#### Stored data entries

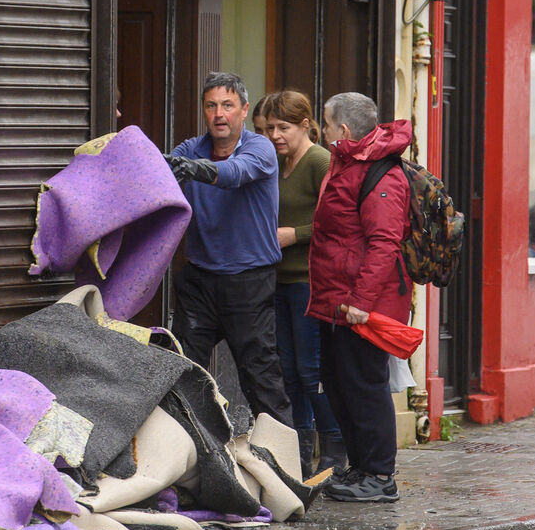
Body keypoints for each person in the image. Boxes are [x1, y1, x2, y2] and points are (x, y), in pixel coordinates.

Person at [166, 71, 292, 426]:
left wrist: (193, 170)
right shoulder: (189, 149)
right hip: (200, 280)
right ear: (203, 111)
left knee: (260, 375)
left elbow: (235, 173)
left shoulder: (260, 148)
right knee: (183, 371)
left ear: (243, 110)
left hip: (248, 283)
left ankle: (286, 466)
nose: (219, 114)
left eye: (227, 105)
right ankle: (188, 458)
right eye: (211, 106)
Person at [307, 92, 412, 502]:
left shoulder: (381, 174)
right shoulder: (348, 162)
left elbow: (384, 243)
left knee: (366, 386)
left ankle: (381, 476)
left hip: (362, 304)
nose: (324, 131)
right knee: (339, 383)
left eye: (328, 124)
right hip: (337, 298)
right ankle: (361, 468)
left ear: (344, 130)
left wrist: (361, 303)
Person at [260, 89, 343, 479]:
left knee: (311, 371)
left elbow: (341, 220)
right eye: (270, 128)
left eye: (284, 127)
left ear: (306, 125)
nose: (276, 135)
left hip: (311, 283)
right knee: (289, 371)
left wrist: (295, 234)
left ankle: (334, 451)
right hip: (281, 282)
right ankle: (302, 451)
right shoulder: (279, 164)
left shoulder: (320, 161)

#### PROBLEM TO SOLVE
Scan the entries above and return each line that holds "knee".

#### SOLUTION
left knee: (260, 375)
right knee: (183, 371)
left knee: (366, 386)
right knee: (339, 383)
left knee: (311, 371)
right knee: (289, 371)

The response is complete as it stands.